**EXERCISE 1:**
Answer these from the fund notes:
(a) How often are income dividends paid?
(b) Through what date has Putnam Management agreed to waive fees and reimburse expenses of the fund?
(c) By what amount were the fund's expenses reduced under the cash-balance credit arrangements for the six months ended March 31, 2007?
**EXERCISE 2:** Reproduce the fund notes word for word from "The fund has" to "under these arrangements.".

**TEXT SEGMENT:**
= = = = =
F) Distributions to shareholders Income dividends are recorded daily by the fund and are paid monthly. Distributions from capital gains, if any, are recorded on the ex-dividend date and paid at least annually. The amount and character of income and gains to be distributed are determined in accordance with income tax regulations, which may differ from generally accepted accounting principles. Dividend sources are estimated at the time of declaration. Actual results may vary. Any non-taxable return of capital cannot be determined until final tax calculations are completed after the end of the fund’s fiscal year. Reclassifications are made to the fund’s capital accounts to reflect income and gains available for distribution (or available capital loss carryovers) under income tax regulations.
Note 2: Management fee, administrative services and other transactions
Putnam Management is paid for management and investment advisory services quarterly based on the average net assets of the fund. Such fee is based on the lesser of a (i) an annual rate of 0.50% of the average net assets of the fund or (ii) the following annual rates expressed as a percentage of the fund’s average net assets: 0.60% of the first $500 million, 0.50% of the next $500 million, 0.45% of the next $500 million, 0.40% of the next $5 billion, 0.375% of the next $5 billion, 0.355% of the next $5 billion, 0.34% of the next $5 billion and 0.33% thereafter.
Putnam Management has agreed to waive fees and reimburse expenses of the fund through September 30, 2007 to the extent necessary to ensure that the fund’s expenses do not exceed the simple average of the expenses of all front-end load funds viewed by Lipper Inc. as having the same investment classification or objective as the fund. The expense reimbursement is based on a comparison of the fund’s expenses with the average annualized operating expenses of the funds in its Lipper peer group for each calendar quarter during the fund’s last fiscal year, excluding 12b-1 fees and without giving effect to any expense offset and brokerage service arrangements that may reduce fund expenses. For the six months ended March 31, 2007, Putnam Management did not waive any of its management fee from the fund.
The fund reimburses Putnam Management an allocated amount for the compensation and related expenses of certain officers of the fund and their staff who provide administrative services to the fund. The aggregate amount of all such reimbursements is determined annually by the Trustees.
Custodial functions for the fund’s assets were provided by Putnam Fiduciary Trust Company (“PFTC”), a subsidiary of Putnam, LLC, and by State Street Bank and Trust Company. Custody fees are based on the fund’s asset level, the number of its security holdings and transaction
54
volumes. Putnam Investor Services, a division of PFTC, provided investor servicing agent functions to the fund. Putnam Investor Services received fees for investor servicing based on the number of shareholder accounts in the fund and the level of defined contribution plan assets in the fund. During the period ended March 31, 2007, the fund incurred $457,508 for custody and investor servicing agent functions provided by PFTC.
The fund has entered into arrangements with PFTC and State Street Bank and Trust Company whereby PFTC’s and State Street Bank and Trust Company’s fees are reduced by credits allowed on cash balances. For the six months ended March 31, 2007, the fund’s expenses were reduced by $243,693 under these arrangements.
= = = = =
**INFORMATION:**
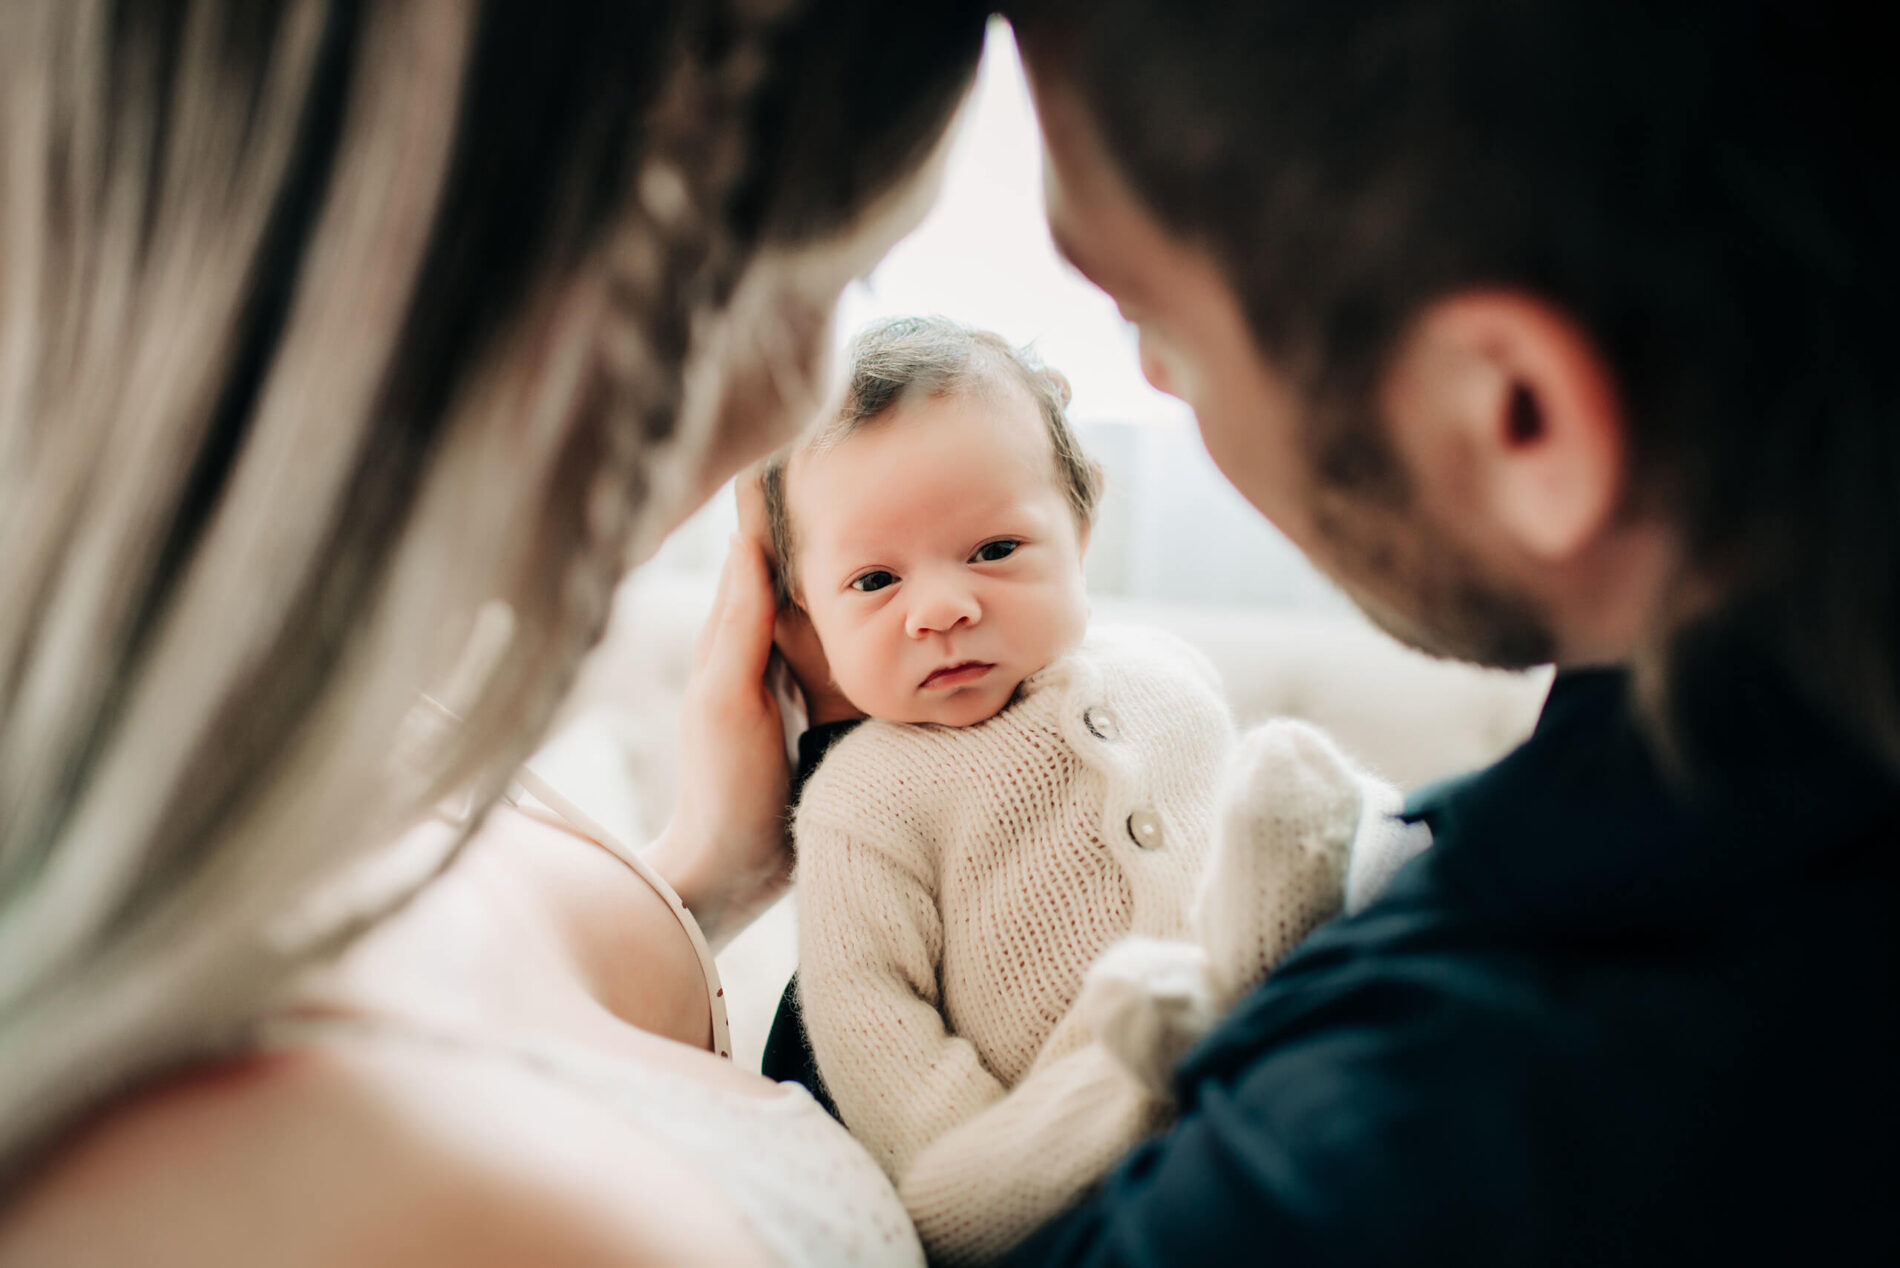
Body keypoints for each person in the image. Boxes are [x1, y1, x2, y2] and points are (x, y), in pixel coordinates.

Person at [0, 1, 992, 1264]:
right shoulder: (392, 1197)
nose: (801, 392)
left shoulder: (331, 733)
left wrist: (711, 870)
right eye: (832, 278)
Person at [963, 0, 1896, 1262]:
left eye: (1157, 318)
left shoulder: (1401, 1139)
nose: (1159, 382)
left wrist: (632, 938)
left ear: (1520, 417)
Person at [752, 315, 1421, 1263]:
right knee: (981, 1169)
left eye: (992, 550)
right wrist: (991, 1163)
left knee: (1333, 849)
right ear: (803, 614)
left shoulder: (1164, 674)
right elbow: (878, 1039)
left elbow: (1235, 828)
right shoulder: (862, 804)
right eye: (873, 580)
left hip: (1279, 1082)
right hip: (1051, 1163)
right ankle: (1175, 1047)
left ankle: (1306, 938)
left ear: (1082, 520)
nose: (942, 607)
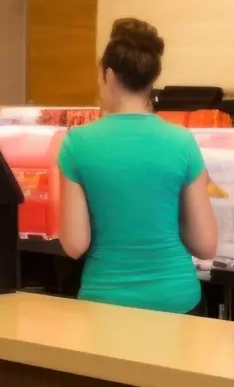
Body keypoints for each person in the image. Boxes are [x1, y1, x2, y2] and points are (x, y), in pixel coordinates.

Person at [57, 18, 218, 314]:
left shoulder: (76, 144)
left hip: (106, 301)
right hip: (178, 301)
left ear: (109, 75)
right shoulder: (182, 142)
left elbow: (74, 244)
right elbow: (206, 245)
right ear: (150, 80)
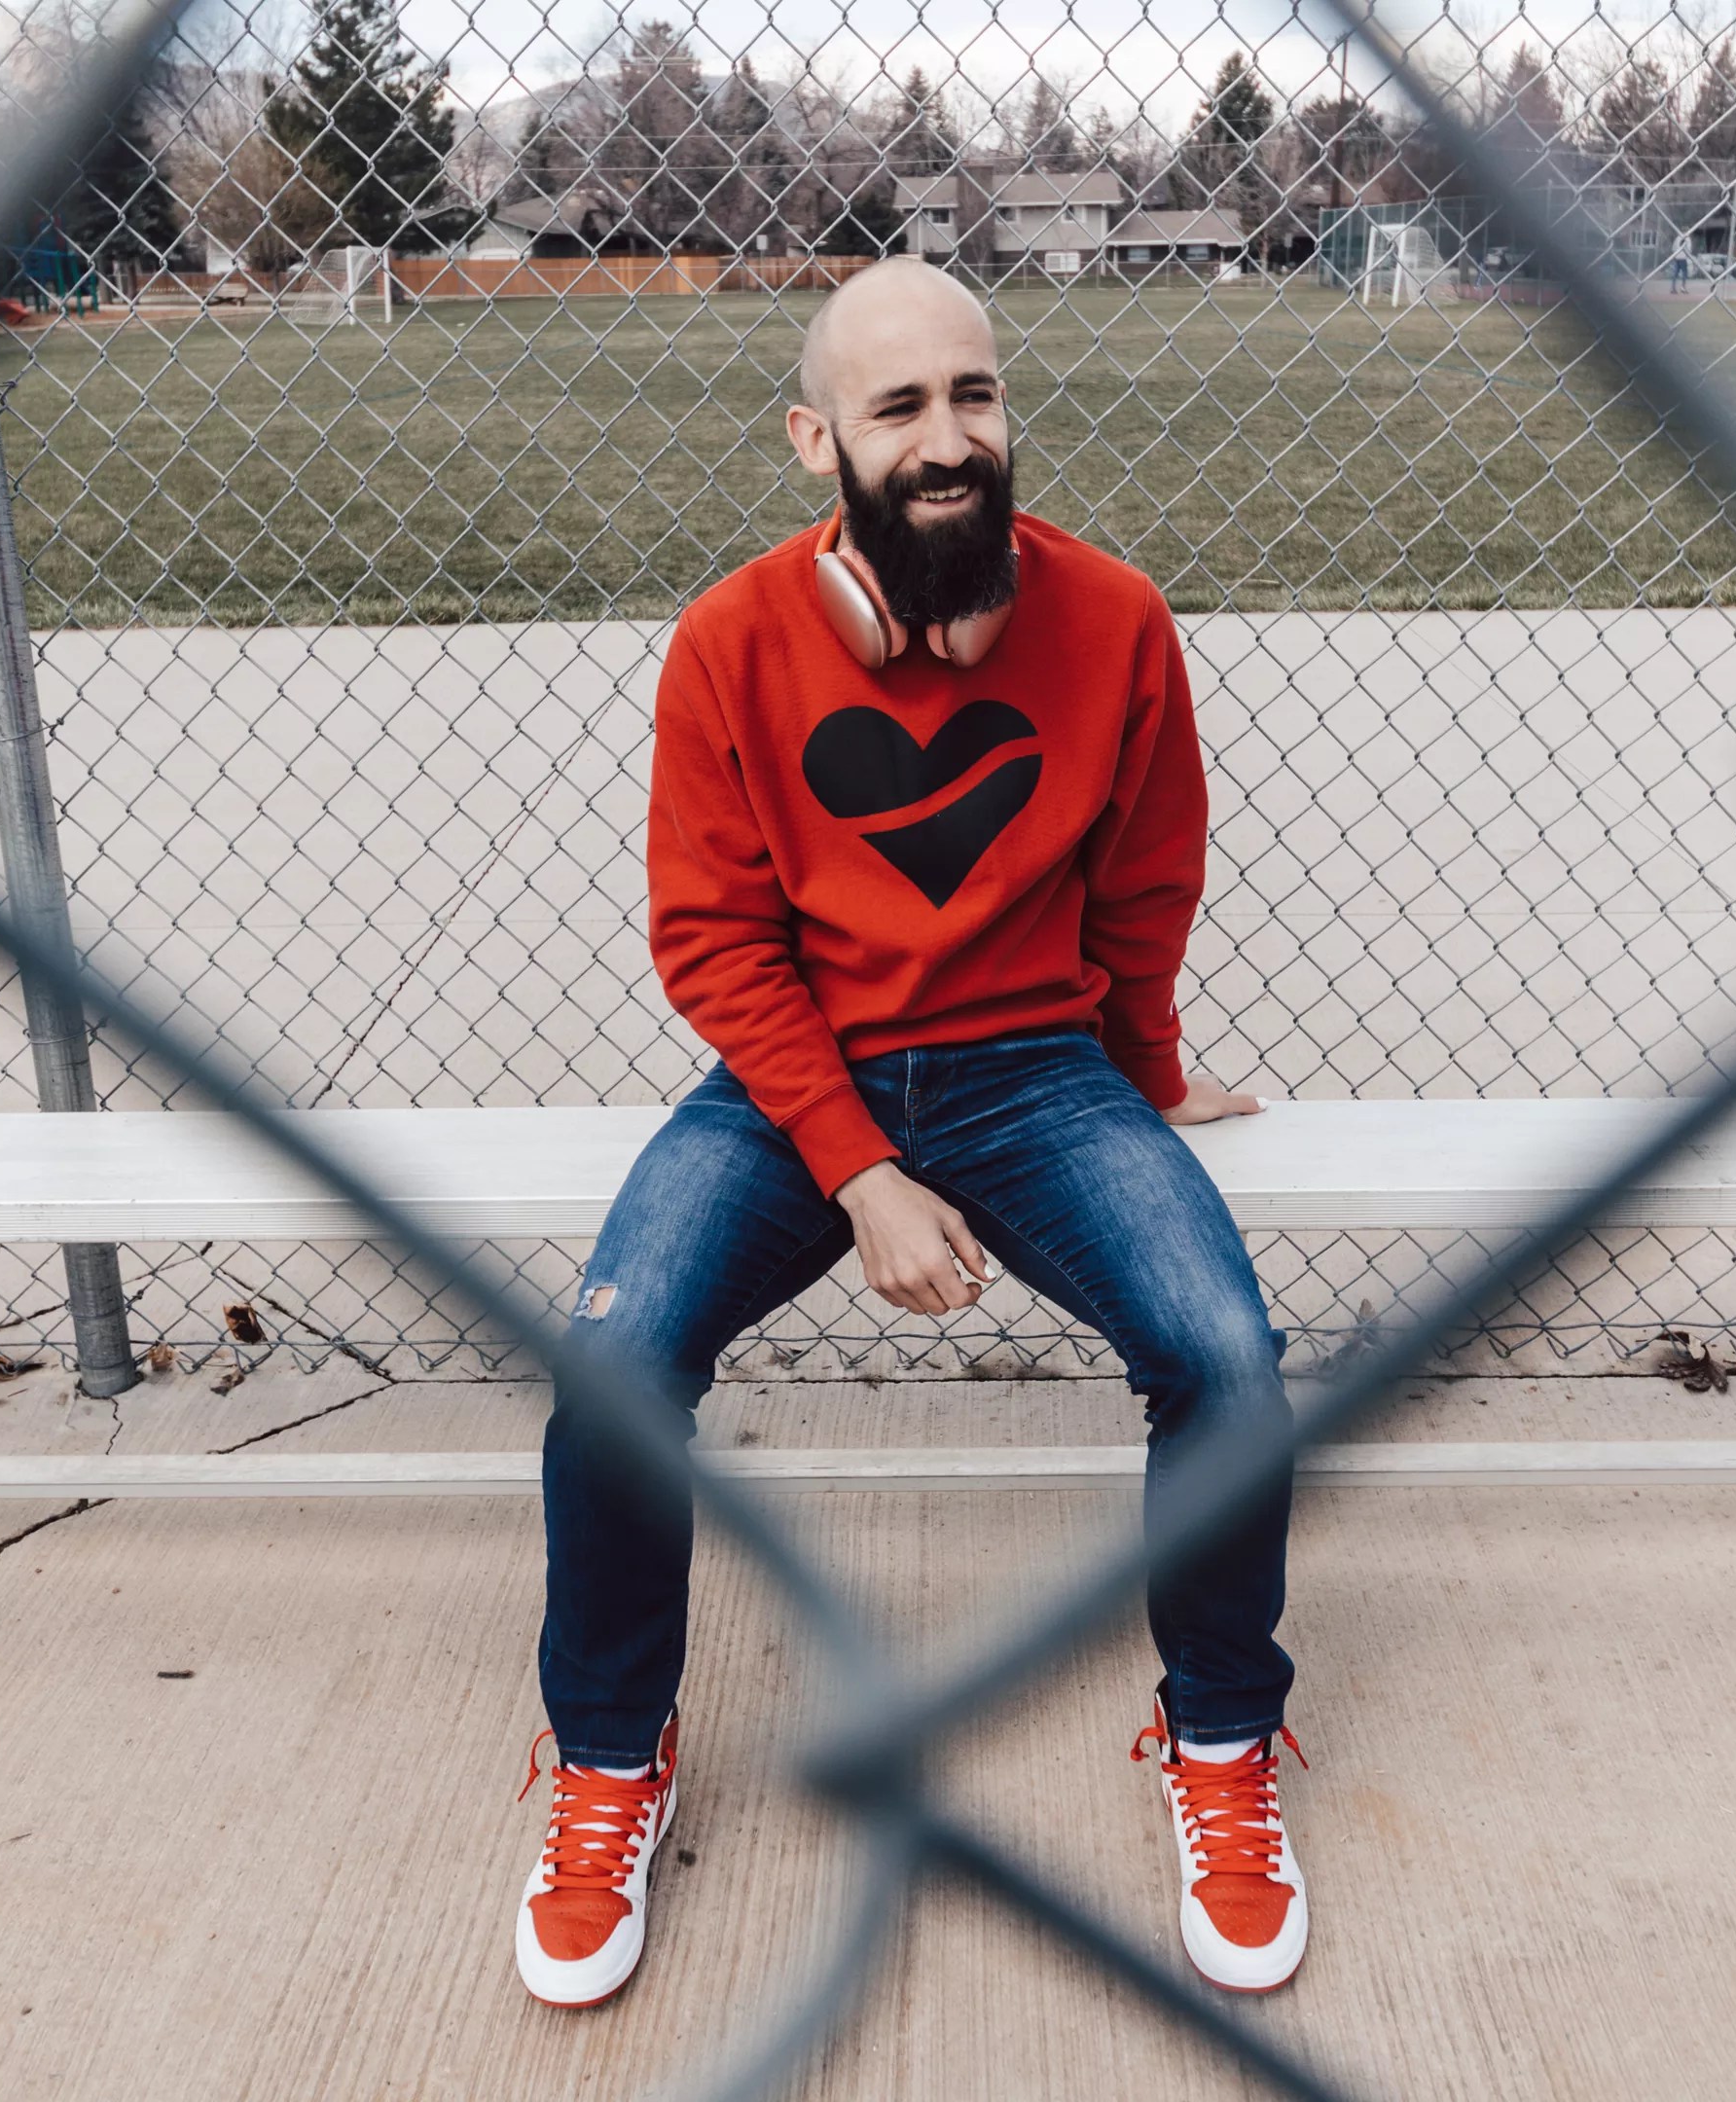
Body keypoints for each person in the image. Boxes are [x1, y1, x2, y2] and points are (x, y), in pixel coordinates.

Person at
= = = = =
**ANSWER SECTION 1:**
(a) Monthly.
(b) September 30, 2007.
(c) $243,693.

**ANSWER SECTION 2:**
The fund has entered into arrangements with PFTC and State Street Bank and Trust Company whereby PFTC’s and State Street Bank and Trust Company’s fees are reduced by credits allowed on cash balances. For the six months ended March 31, 2007, the fund’s expenses were reduced by $243,693 under these arrangements.